Diese Einschätzung teilt auch Wolfgang Weh. "In Fredenbeck haben wir uns etwa stark für unsere Feuerwehr eingesetzt. Das haben die Bürger natürlich nicht vergessen. Und wir haben immer wieder Bürgeranhörungen und Bürgerbeteiligungen im Fredenbecker Rat ermöglicht", sagt Weh. Holthusen glaubt auch, dass die Wähler erkannt haben, dass die Grünen keine monothematische Partei mehr seien. Vielmehr könnten die Grünen klare Vorstellungen in der Sozial-, Finanz- und in der Wirtschaftspolitik vorweisen. "Wir werden nicht mehr als Öko-Randgruppe wahrgenommen sondern als vollwertige Partei", sagt er. Ingerowski sieht das ähnlich. "Dafür spricht auch ein Blick in die Programme der anderen Parteien. Unsere Umweltthemen werden von den anderen Parteien übernommen. Die CDU versucht etwa, sich einen grünen Anstrich zu geben und die Energiewende als ihre Idee zu verkaufen. Wir werden also durchaus ernst genommen", sagt er.

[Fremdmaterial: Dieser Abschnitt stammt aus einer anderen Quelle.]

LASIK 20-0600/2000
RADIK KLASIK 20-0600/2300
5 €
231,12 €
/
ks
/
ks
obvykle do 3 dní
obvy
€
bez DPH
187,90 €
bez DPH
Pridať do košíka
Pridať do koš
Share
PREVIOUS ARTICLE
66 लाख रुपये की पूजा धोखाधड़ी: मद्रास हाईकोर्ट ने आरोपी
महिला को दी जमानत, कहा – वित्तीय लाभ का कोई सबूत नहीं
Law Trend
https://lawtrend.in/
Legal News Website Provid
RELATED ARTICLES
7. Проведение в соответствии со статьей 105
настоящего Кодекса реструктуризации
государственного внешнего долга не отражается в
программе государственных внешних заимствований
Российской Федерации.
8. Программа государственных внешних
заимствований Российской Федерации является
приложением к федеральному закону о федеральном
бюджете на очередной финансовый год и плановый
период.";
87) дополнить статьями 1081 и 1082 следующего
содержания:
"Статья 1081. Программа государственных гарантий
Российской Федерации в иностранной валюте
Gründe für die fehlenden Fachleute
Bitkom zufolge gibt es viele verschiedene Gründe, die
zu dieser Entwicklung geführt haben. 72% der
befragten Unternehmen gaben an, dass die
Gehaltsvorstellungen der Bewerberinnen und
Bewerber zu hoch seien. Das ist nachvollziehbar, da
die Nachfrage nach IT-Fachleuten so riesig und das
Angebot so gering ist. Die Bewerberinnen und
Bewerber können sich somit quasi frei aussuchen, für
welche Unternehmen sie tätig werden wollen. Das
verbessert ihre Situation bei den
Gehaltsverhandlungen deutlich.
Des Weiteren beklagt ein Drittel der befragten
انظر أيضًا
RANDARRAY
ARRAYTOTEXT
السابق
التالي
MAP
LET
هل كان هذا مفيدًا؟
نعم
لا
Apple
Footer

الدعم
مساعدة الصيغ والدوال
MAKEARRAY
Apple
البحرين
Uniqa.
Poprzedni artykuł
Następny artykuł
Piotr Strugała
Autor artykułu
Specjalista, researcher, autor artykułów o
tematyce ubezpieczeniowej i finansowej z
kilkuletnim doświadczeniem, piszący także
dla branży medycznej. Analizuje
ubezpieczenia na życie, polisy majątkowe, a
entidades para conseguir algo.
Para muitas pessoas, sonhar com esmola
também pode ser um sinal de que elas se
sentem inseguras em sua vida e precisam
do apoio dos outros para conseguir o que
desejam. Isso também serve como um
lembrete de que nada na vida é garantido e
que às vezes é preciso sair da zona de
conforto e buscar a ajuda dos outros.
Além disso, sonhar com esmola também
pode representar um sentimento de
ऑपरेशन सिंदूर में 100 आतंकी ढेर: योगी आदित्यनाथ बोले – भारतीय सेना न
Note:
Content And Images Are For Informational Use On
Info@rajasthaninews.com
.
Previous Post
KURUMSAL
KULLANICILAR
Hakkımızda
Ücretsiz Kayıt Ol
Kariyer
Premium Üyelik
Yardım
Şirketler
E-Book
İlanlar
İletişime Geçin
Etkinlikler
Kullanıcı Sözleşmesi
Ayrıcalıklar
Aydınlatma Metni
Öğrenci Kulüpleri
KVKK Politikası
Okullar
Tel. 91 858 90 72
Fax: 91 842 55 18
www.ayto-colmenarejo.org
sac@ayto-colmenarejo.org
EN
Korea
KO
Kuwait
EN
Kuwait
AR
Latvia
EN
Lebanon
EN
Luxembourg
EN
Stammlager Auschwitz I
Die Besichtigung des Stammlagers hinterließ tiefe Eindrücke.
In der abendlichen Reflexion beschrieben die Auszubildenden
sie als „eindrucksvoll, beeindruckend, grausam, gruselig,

Auf den Lorbeeren könne sich die Partei aber nicht ausruhen. "Wir müssen uns nun weiter an Sachthemen orientieren, denn das erwarten die Wähler von den Parteien. Sie müssen verträgliche Lösungen für Probleme anbieten", sagt Holthusen.

Darauf seien die Grünen, so Ingerowski und Kindler, ausreichend vorbereitet. Sie glauben auch, dass der derzeitige kommunale Parteikurs zukunftsweisend sei und dass die Grünen als zweite oder dritte Kraft einen Teil ihrer Themen künftig auch stärker in die Räte einbringen können. "Wir werden sicherlich mehr in den Räten durchsetzen können", sagt Kindler, der den Erfolg der Grünen auch nicht als Eintagsfliege abtun will. "Das ist ein seit Jahren anhaltender Trend. Und die steigenden Mitgliederzahlen sprechen für sich", sagt Kindler. Im Kreis Stade hätten sich bereits etwa 150 Bürger der Partei angeschlossen.

Wird es nach einem grünen Ministerpräsidenten in Süddeutschland künftig grüne Bürgermeister in Norddeutschland geben? Ingerowski hält das nicht für unmöglich. "Wenn CDU und SPD sich nicht einigen können, wäre ein grüner Kompromisskandidat denkbar."